You think they'd emphasize the severity of his run-in with the mafia, but, even I admit, it would be too heavy for a PG-13 flick intended for couples. The two must sleep together in his apartment for the night, which is weird considering Emma could have easily slept on the couch, but hey they have a nice exchange as Alex asks about Emma's boyfriend to which she makes up a guy's name, obviously fabricating a boyfriend, which left me expecting the Brady kids to suddenly walk through the room. Anyway, we're rushed through these odd sequences that have no real relevance to their romance as the characters are switched. Hudson tries her best to play comedy and multiple characters by switching from a Swedish Au Pair, to a German Au Pair in a horrible accent, to a regular American Au Pair. Gosh, the girl tried her best, you can tell, but she just doesn't cut it.

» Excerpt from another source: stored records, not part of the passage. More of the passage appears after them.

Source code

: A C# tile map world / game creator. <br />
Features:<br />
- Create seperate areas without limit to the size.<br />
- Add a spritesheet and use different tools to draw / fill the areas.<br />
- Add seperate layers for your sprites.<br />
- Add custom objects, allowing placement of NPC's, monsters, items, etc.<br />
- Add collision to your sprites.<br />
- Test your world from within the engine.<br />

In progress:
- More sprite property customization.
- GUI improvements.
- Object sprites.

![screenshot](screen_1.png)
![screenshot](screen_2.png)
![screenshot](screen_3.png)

So, they end up sleeping together after the "charming" exchange between the two, a scene that is horribly forced because they have no chemistry, none, nada, zero. The fantasy sequences are equally bland with a horrible, I repeat, horrible sequence where Wilson as his character proceeds to dance a Spanish dance, Hudson looking awful as a stereotypical German, and Wilson trying physical comedy but failing. All of this leads to a god-awful ending, ad nauseum. Call me cynical, but I remember the days when romantic comedies were charming, I prefer "Barefoot in the Park" over this any day of the week.

While the film attempts to come off as sweet with good intentions, and while Hudson's charisma is charming, the film is nothing original taking a good concept and created a half-baked, bland and often inconsistent romance.